Dans sa famille, fille ou garçon, on devient ingénieur, haut fonctionnaire ou normalien. Pas de problème de « dévalorisation de soi », comme elle a souvent constaté chez ses camarades. Juliette, qui a joué dans l’équipe de foot de l’Ena, a fait math spé et l’Ecole nationale des ponts et chaussées avant de se découvrir une vocation pour le service public et « l’intérêt collectif ». Elle a passé le concours de Sciences-Po avant celui de l’Ena. En stage, elle s’est confrontée à la réalité du terrain : « Combien de fois ai-je entendu des propos paternalistes, du style : “Vous pourriez être ma fille”. Cela m’étonnerait qu’un stagiaire de l’Ena s’entende dire par une femme, dans une préfecture ou un tribunal, qu’il pourrait être son fils. » Dans les services où elle est passée, on lui a conseillé d’adopter un uniforme passe-partout : « Un jour, j’avais fait un bun un peu haut. Une chef de service m’a recommandé de faire un chignon plus bas. » Les femmes sont parfois les meilleures gardiennes du temple sexiste.

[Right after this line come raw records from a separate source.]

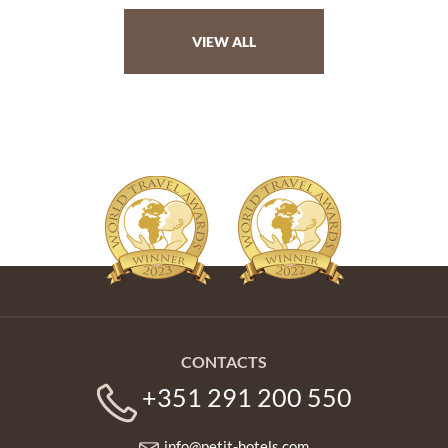
VIEW ALL
CONTACTS
+351 291 200 550
info@petit-hotels.com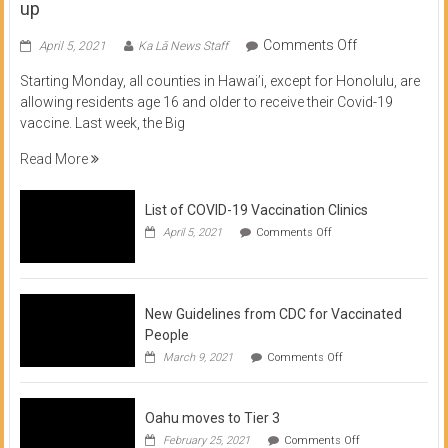
up
on
Comments Off
April 5, 2021
Ka Lā News Staff
COVID
Starting Monday, all counties in Hawai’i, except for Honolulu, are
Vaccine
allowing residents age 16 and older to receive their Covid-19
now
vaccine. Last week, the Big
available
for
Read More
residents
16
List of COVID-19 Vaccination Clinics
and
on
up
April 5, 2021
Comments Off
List
of
COVID-
19
Vaccination
New Guidelines from CDC for Vaccinated
Clinics
People
on
March 9, 2021
Comments Off
New
Guidelines
from
Oahu moves to Tier 3
CDC
for
on
February 25, 2021
Comments Off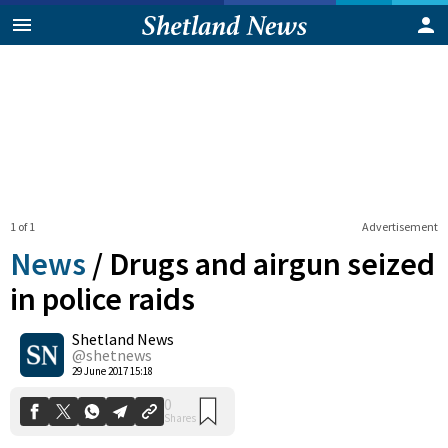
1 of 1
Advertisement
News
/
Drugs and airgun seized
in police raids
Shetland News
0
Shares
@shetnews
29 June 2017 15:18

L’optimiste, Anastasia Iline, 34 ans

optimiste_Vincent-Ferrané

Anastasia Iline © Vincent Ferrané

Après sept ans d’études et sept années passées à diriger des services d’archives comme conservateur du Patrimoine, cette Marseillaise a réussi le concours de l’Ena. « Beaucoup de gens en sont capables, il suffit d’avoir de l’endurance », assure-t-elle. S’il y a moins de filles que de garçons qui osent se présenter, c’est, dit-elle, beaucoup par autocensure. L’éducation des petites filles les conditionne : « À l’école primaire, on me félicitait et on m’encourageait pour ma sagesse, alors qu’on valorisait l’audace et la rébellion des garçons. » À l’Ena, Anastasia a constaté que le regard extérieur n’avait guère changé depuis ses années d’école : « Lors d’une rencontre avec des journalistes, ceux-ci n’ont interviewé que les garçons. Comme si l’image d’un énarque ne pouvait être que masculine. » Fière d’appartenir à la promotion Churchill, saluée par la presse comme la « promotion parité », elle ne souhaite pas non plus que celle-ci soit cataloguée « féministe » et attend avec optimisme la fin des discriminations : « Cela va s’arranger », dit-elle, persuadée que le problème est « générationnel ».